5) Learn how to process. Knowing what to do with your game is critical. Plus, if you can field dress a deer, you’ll spend a lot less energy hauling it back to your vehicle, and examining the liver and other organs can also give you a clue about the health of the animal. It’s ideal to learn field dressing from a fellow hunter. It’s also a good idea to take a basic butchering class. While in some areas there are places that will butcher your animal for you, it’s a great skill to have yourself.
6) Own your bullet. At the end of the day, good hunters understand that once the bullet leaves their gun, they’re responsible for it. You own your shot.
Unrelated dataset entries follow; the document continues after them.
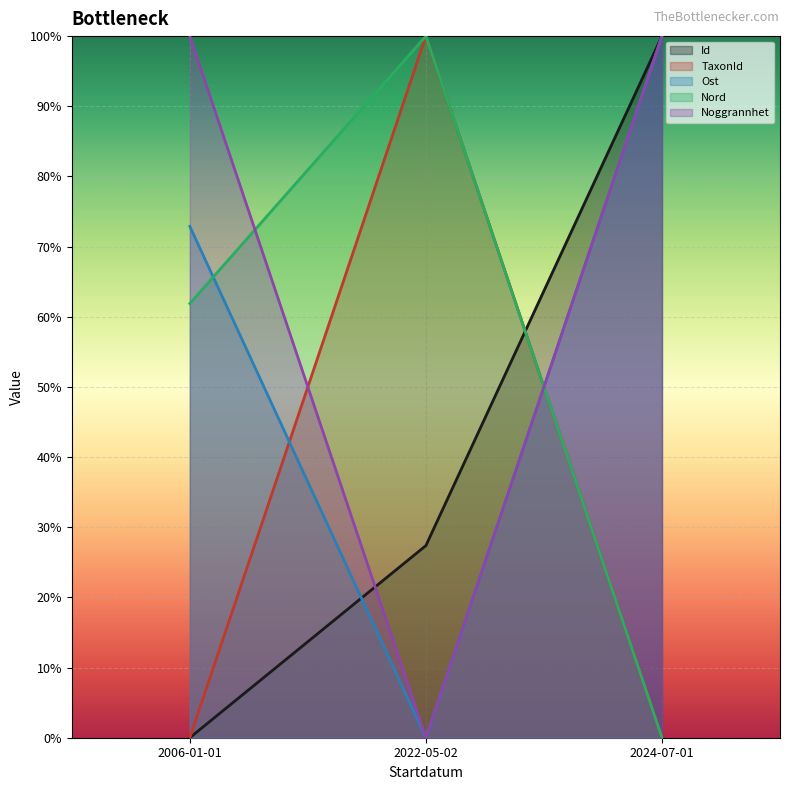

Where is Nord nearest to the value 0?

2024-07-01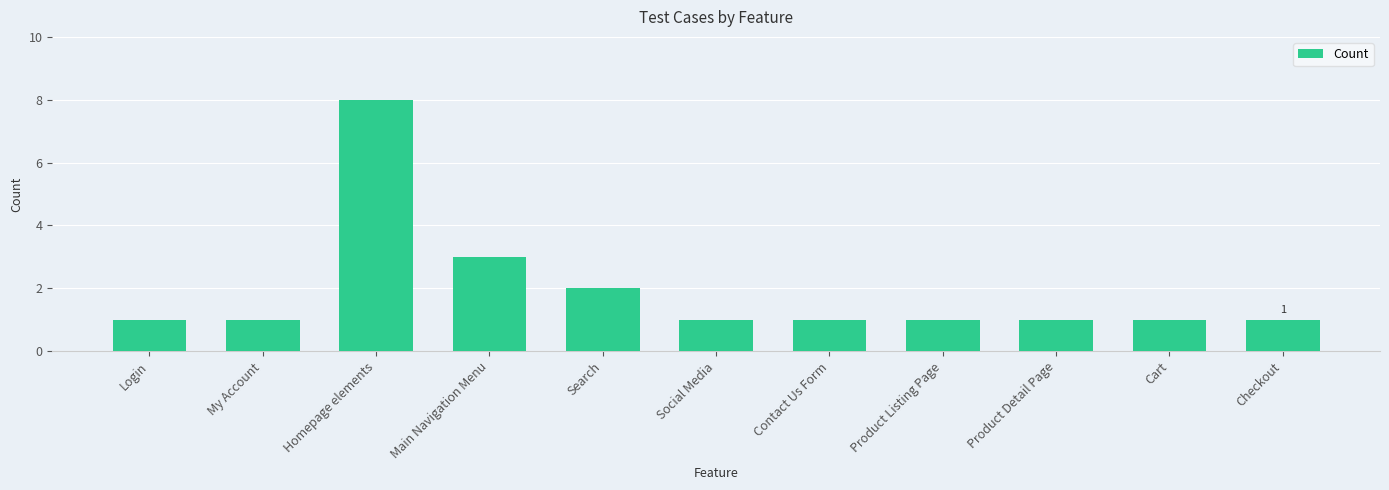

What is the smallest value displayed?

1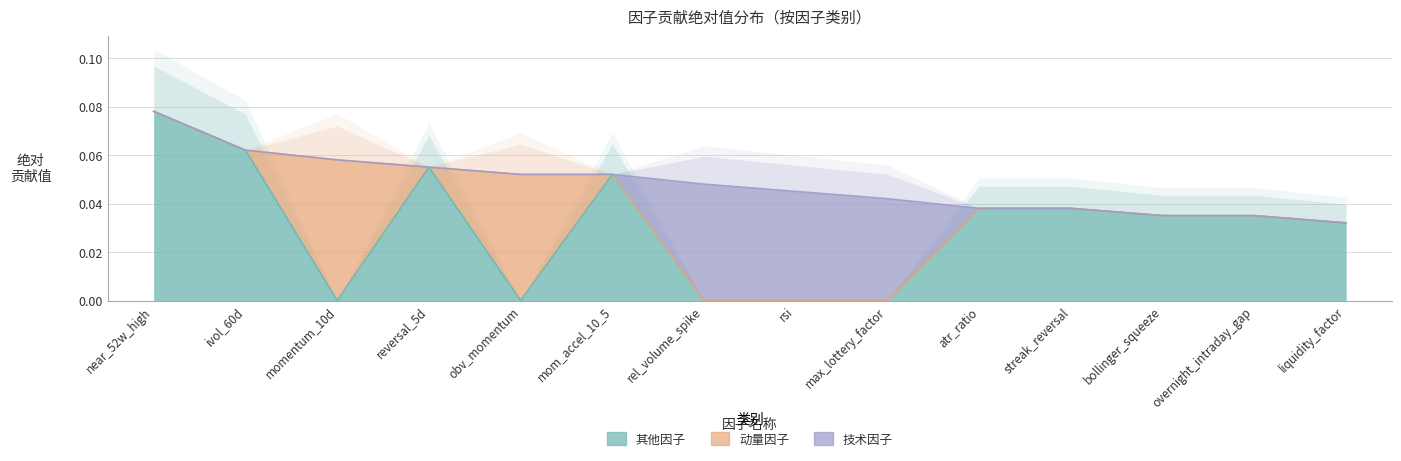

The 动量因子 series shows 0.0 at mom_accel_10_5. True or false?

False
Before you pull the trigger, be sure you have properly identified your target so that you don’t shoot something you don’t intend to eat. You are holding the life of another being in your hands, and that’s no small thing. Taking another life should be done with respect, humility, and a mindful understanding that the animal is giving its life so that you can eat. It’s also critical to leave the environment better than you found it. Pack up your trash and respect the land you are using.
Again, ladies are the fastest growing segment of the sports of hunting and fishing, so girls, take a tip from the REI info graphic below and don’t let anything stand in your way. Increase your confidence and self-sufficiency by becoming more of an Outdoors Woman. And, as always, Stay Wild, my friends!